BOOM KAPOW | IT’S GUARDIANS OF THE GALAXY

Last Updated: August 7, 2014By Tags: , ,

As a critic it’s important to remember that there have always been bad movies. While Godard was at his peak and Arthur Penn and Warren Beatty were making “Bonnie and Clyde,” Hollywood was unrolling horrible Cold War spoofs and beach blanket movies. The bad fade. The good last.

It gets really hard sometimes. I tried to keep that in mind while suffering through “Guardians of the Galaxy,” the latest Marvel Comic books adaptation. “Guardians” really is every bad thing said about comic book movies by old people. Short attention span. Smug rather than smart. Black versus white, and lucky to be that complicated. A string of random images with no connective tissue.

James Gunn’s film thinks it’s a clever departure from typical comic book fare. Really, it’s just shoveling the same star dust. There are not enough cool David Bowie songs in the Milky Way to save it. The usual Scooby-Doo plot involves one of those mysterious lost cubes with superpowers of destruction that lay around the universe. The evil warlord with the funny hat wants it. The unwitting carrier is an interstellar thief Peter Quill (Chris Pratt), an earthling abducted as a boy along with his favorite seventies mix tape. He joins forces with a cybernetic raccoon (voice by Bradley Cooper), a walking tree (voice by Vin Diesel), a musclebound Martian and a green-skinned alien played by Avatar’s Zoe Saldana, trying to complete the entire alien rainbow.

Like most bad comic book films, the trouble starts with the script by Gunn and Nicole Pearlman. When characters open their mouths, odds are they are going to explain what’s happening or blame someone. I understand these movies are aimed at viewers of all ages. But when the evil missile thingamajigs are raining down on the defenseless city, and the talking raccoon turns around his spaceship and says something like “Fire up at the thingamajigs before they reach the ground” right before he starts firing up at the thingamajigs before they reach the ground, then that’s one spoon-feeding too far. Had Gunn and Pearlman worked on Raiders of the Lost Ark, we would have the immortal line, “Look, a giant boulder rolling toward me! I’m going to run the other direction!”

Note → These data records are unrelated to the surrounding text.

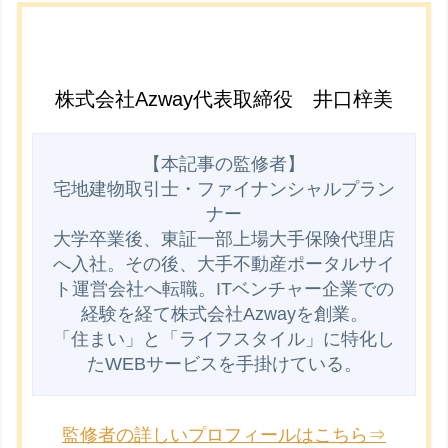
株式会社Azway代表取締役 井口梓美
【本記事の監修者】

宅地建物取引士・ファイナンシャルプラン
ナー

大学卒業後、東証一部上場大手保険代理店
へ入社。その後、大手不動産ポータルサイ
ト運営会社へ転職。ITベンチャー企業での
経験を経て株式会社Azwayを創業。

「住まい」と「ライフスタイル」に特化し
監修者の詳しいプロフィールはこちら⇒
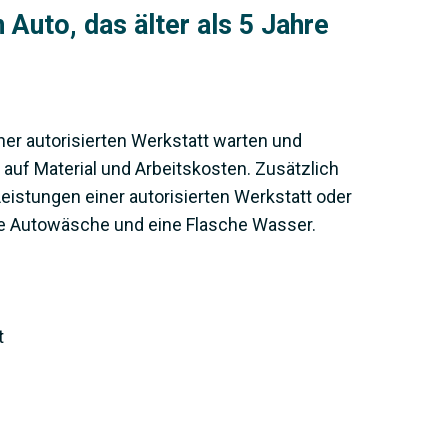
 Auto, das älter als 5 Jahre
ner autorisierten Werkstatt warten und
 auf Material und Arbeitskosten. Zusätzlich
Leistungen einer autorisierten Werkstatt oder
se Autowäsche und eine Flasche Wasser.
t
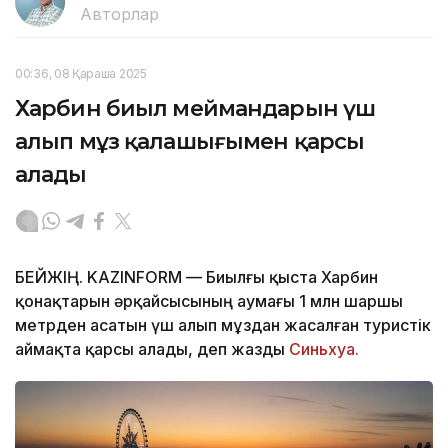
Авторлар
00:36, 08 Қараша 2025
Харбин биыл меймандарын үш
алып мұз қалашығымен қарсы
алады
БЕЙЖІҢ. KAZINFORM — Биылғы қыста Харбин
қонақтарын әрқайсысының аумағы 1 млн шаршы
метрден асатын үш алып мұздан жасалған туристік
аймақта қарсы алады, деп жазды
Синьхуа.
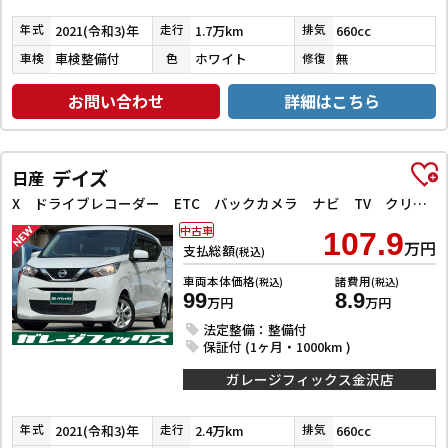
2021(令和3)年
1.7万km
660cc
年式
走行
排気
車検整備付
ホワイト
無
車検
色
修復
お問い合わせ
詳細はこちら
デイズ
日産
X ドライブレコーダー ETC バックカメラ ナビ TV クリアランスソナー 衝突被害軽減システム オートライト スマートキー アイドリングストップ 電動格納ミラー ベンチシート CVT 盗難防止システム
中古車
107.9
万円
支払総額
(税込)
車両本体価格
諸費用
(税込)
(税込)
99
8.9
万円
万円
法定整備：整備付
保証付 (1ヶ月・1000km )
ガレージフィックス金沢店
2021(令和3)年
2.4万km
660cc
年式
走行
排気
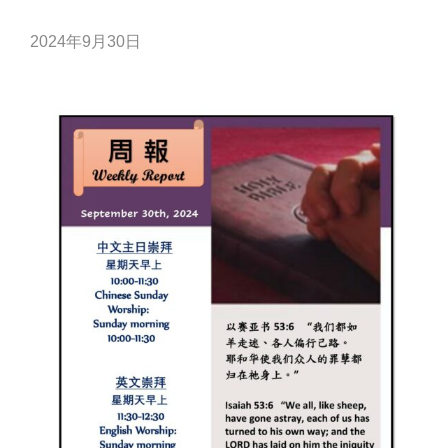
2024年9月30日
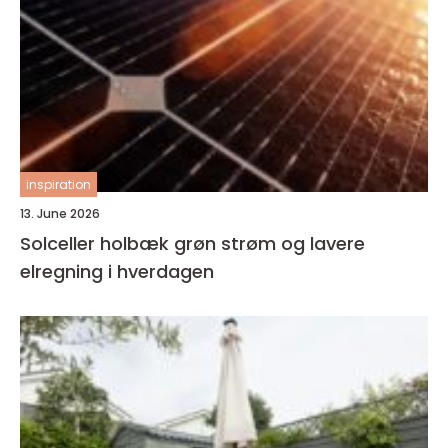
inspiration
13. June 2026
Solceller holbæk grøn strøm og lavere
elregning i hverdagen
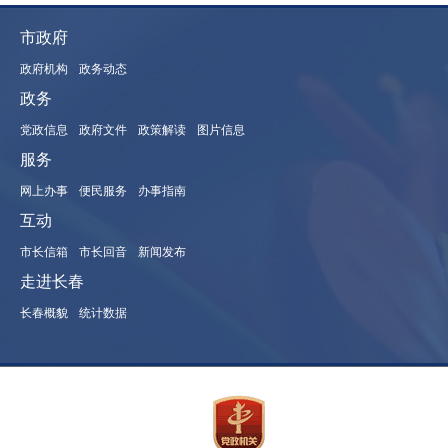
市政府
政府机构
政务动态
政务
党政信息
政府文件
政策解读
图片信息
服务
网上办事
便民服务
办事指南
互动
市长信箱
市长回音
新闻发布
走进长春
长春概貌
统计数据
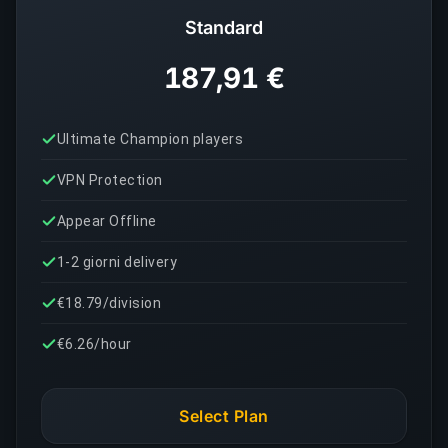
Standard
187,91 €
Ultimate Champion players
VPN Protection
Appear Offline
1-2 giorni delivery
€18.79/division
€6.26/hour
Select Plan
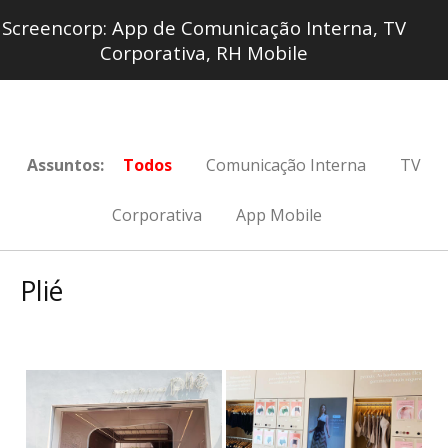
Screencorp: App de Comunicação Interna, TV
Corporativa, RH Mobile
Assuntos:
Todos
Comunicação Interna
TV
Corporativa
App Mobile
Plié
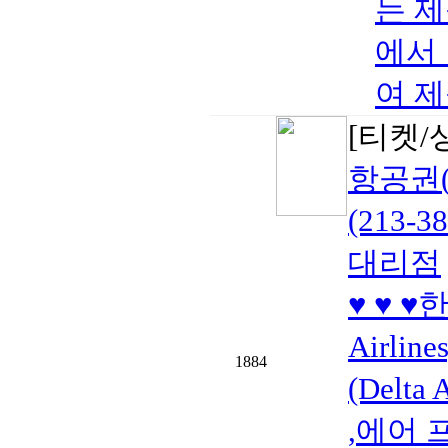
는 제
에서
여 제
[티켓/
항공권
(213-
대리점
♥ ♥ 
Airlin
1884
(Delta
,에어 프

Visually, the film is casually impressive–in a C.G. kind of way. Money buys detail. That said, the shots in “Guardians” are disconnected, like comic book panels that just happen with little connecting them narratively. On a lighter note I wonder, after “Transformers,” “The Green Lantern,” “The Avengers” and this, do evil galactic overlords all share the same C.G. asteroid sets? Is it like a timeshare?

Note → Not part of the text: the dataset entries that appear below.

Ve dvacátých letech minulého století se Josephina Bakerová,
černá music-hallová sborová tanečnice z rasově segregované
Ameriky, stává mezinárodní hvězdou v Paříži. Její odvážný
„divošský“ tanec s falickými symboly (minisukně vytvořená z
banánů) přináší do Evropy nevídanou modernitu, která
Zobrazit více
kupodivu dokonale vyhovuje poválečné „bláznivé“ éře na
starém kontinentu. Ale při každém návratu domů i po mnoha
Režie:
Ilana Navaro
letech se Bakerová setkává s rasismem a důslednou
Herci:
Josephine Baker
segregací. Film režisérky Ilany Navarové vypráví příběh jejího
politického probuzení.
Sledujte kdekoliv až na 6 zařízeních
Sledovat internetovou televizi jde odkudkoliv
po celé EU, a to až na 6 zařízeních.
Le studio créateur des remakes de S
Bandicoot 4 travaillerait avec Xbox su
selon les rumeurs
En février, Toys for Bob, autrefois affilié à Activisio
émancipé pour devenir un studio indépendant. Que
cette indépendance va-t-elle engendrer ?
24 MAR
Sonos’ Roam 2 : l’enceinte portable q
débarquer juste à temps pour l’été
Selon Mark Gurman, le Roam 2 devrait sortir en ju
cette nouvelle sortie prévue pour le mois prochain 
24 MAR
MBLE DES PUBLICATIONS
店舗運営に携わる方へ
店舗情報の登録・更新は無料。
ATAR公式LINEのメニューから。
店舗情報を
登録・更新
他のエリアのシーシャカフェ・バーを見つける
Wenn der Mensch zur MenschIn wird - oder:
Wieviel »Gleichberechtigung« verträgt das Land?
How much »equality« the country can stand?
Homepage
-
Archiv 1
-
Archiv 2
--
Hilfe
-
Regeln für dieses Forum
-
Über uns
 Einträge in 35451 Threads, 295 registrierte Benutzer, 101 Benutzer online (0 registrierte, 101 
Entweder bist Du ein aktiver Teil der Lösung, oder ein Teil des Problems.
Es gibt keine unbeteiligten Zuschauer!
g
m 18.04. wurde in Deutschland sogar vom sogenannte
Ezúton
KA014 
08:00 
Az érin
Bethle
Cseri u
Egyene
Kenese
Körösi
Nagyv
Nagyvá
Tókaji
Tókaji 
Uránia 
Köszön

I hate being that guy, the film critic who takes it upon himself to denounce the comic book movie as childish. Comic book movies are no different than any other kind, some are good and some are bad, and the role of the critic is to state why. I read once that Hayley Atwell had the whole “Captain America” set in tears with her goodbye speech to the doomed Captain. The human condition is pretty powerful stuff, no matter in whats iconography it is dressed. Where is the human condition in “Guardians of the Galaxy”? Not in this universe.